In recent years, Halifax has experienced rapid economic, social and structural transformation, and according to researchers at Dalhousie University, many locals see that as a good thing.
“The majority of Haligonians are actually quite open to change,” sociology professor Howard Ramos said in an interview. “Counter to a lot of the narratives, there’s a lot that’s going on in this city … I think embracing that change is important as Halifax goes forward.”
Ramos and a team of social scientists surveyed hundreds of people in Halifax Regional Municipality about perceptions of change in their neighbourhoods.
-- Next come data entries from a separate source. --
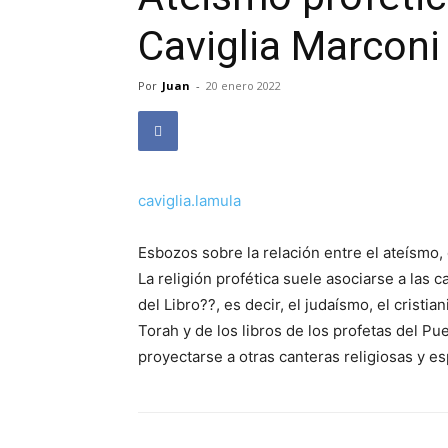
Caviglia Marconi
Por
Juan
-
20 enero 2022
caviglia.lamula
Esbozos sobre la relación entre el ateísmo, 
La religión profética suele asociarse a las 
del Libro??, es decir, el judaísmo, el cristi
Torah y de los libros de los profetas del Pu
proyectarse a otras canteras religiosas y esp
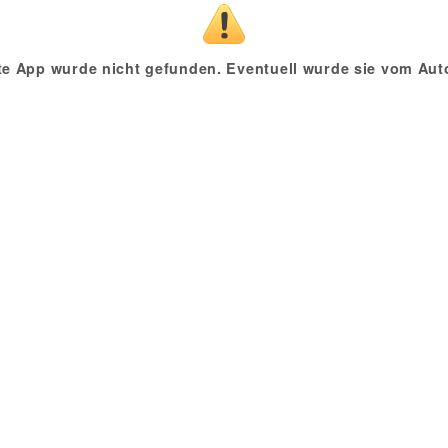
te App wurde nicht gefunden. Eventuell wurde sie vom Auto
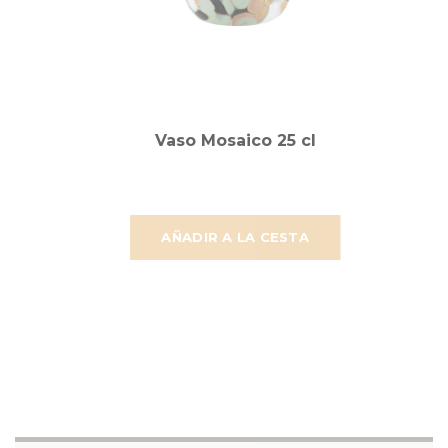
Vaso Mosaico 25 cl
AÑADIR A LA CESTA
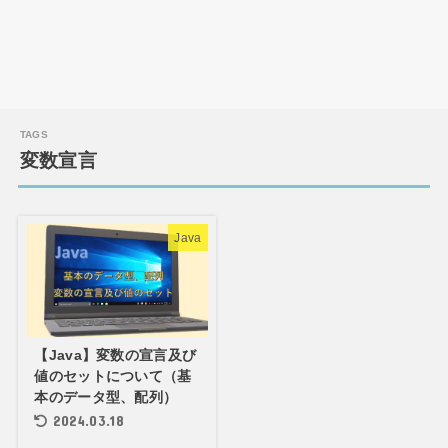
変数宣言
Java
【Java】変数の宣言及び
値のセットについて（基
本のデータ型、配列）
2024.03.18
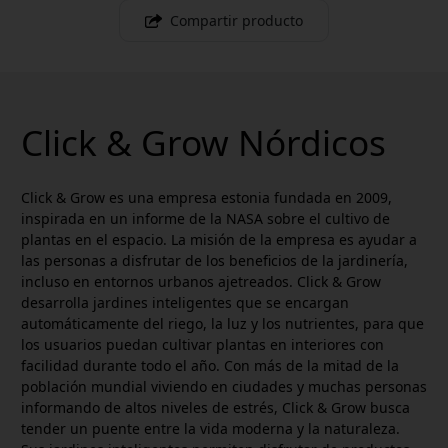
Compartir producto
Click & Grow Nórdicos
Click & Grow es una empresa estonia fundada en 2009,
inspirada en un informe de la NASA sobre el cultivo de
plantas en el espacio. La misión de la empresa es ayudar a
las personas a disfrutar de los beneficios de la jardinería,
incluso en entornos urbanos ajetreados. Click & Grow
desarrolla jardines inteligentes que se encargan
automáticamente del riego, la luz y los nutrientes, para que
los usuarios puedan cultivar plantas en interiores con
facilidad durante todo el año. Con más de la mitad de la
población mundial viviendo en ciudades y muchas personas
informando de altos niveles de estrés, Click & Grow busca
tender un puente entre la vida moderna y la naturaleza.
In the study published in The Canadian Geographer this fall, a slight majority of respondents reported that the area they lived in seemed more or less same as it was five or 10 years ago, but of those who noticed in shifts in their surroundings, the changes were generally well received.
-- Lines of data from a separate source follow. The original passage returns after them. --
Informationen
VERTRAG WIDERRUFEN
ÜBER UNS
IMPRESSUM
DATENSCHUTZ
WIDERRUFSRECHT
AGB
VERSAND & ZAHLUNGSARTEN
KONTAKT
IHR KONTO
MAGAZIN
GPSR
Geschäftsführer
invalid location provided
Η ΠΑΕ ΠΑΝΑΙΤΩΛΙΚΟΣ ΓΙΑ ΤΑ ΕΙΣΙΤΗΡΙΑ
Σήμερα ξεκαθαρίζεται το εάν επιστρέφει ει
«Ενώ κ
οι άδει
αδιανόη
Around one third of respondents felt their neighbourhood’s financial prospects had improved amid Halifax’s transitions into a more knowledge-based economy, whereas 10 per felt they were worse off than they were before. The study found that 36 per cent of people embraced cultural change in their communities, while just six per cent opposed it.
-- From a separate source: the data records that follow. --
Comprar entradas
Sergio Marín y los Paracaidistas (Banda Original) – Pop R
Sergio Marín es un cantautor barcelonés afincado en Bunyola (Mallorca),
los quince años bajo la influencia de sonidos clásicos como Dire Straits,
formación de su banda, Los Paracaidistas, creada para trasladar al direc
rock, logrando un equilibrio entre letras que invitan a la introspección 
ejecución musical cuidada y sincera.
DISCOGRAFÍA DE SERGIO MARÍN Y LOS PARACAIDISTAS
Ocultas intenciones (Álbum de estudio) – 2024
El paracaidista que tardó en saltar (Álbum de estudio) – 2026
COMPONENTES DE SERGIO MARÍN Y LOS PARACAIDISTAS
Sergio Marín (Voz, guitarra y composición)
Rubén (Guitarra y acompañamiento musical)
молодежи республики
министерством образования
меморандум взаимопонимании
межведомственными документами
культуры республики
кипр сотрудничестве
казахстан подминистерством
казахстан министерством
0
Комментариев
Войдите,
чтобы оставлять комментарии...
The changes that were most obvious – like the construction of new buildings – earned the highest approval rating. More than half of respondents viewed structural changes in their neighbourhood as a net positive and only two per cent of people objected to the renovations.
“Most people like to see new things popping up,” Ramos said. “The people who lobby against development often tend to be in the peninsula and tend to be well-mobilized … (but) there’s a whole bunch of people who aren’t living in those areas.”
For that vocal group of people fighting to preserve Halifax’s heritage, the threat of development seems almost existential. The United Memorial Church in the north end was built after the wreckage of the Halifax Explosion, and today, people are fighting to prevent the landmark from being torn down.
For Coun. Lindell Smith, the challenge in District 8 is blending the old with the new.
“When you look at the historic community that’s been there for a long time, they’re feeling left behind with the new changes,” Smith said in an interview. “The makeup of the neighbourhood is changing, not just because new businesses or new buildings are popping up, but because the sense of community ownership … is being lost.”
Smith hesitates to use ‘the G-word’ – gentrification – but said he’s working on a project to bridge the gap between “two separate north ends” into one community.
The push and pull between change and the resistance has plagued Halifax “forever,” Smith said. The key is to engage the community in these changes so that Halifax can evolve alongside its citizenry.
“We feel Halifax undergoing rapid change and it’s important to facilitate a discussion about what people feel about it,” Ramos said. “That’s what’s going to allow us to navigate our future in a more informed way.”
The telephone survey of 411 Halifax residents was conducted between Nov. 2014 and March 2015 with a 95 per cent confidence level and a sampling error of 0.025.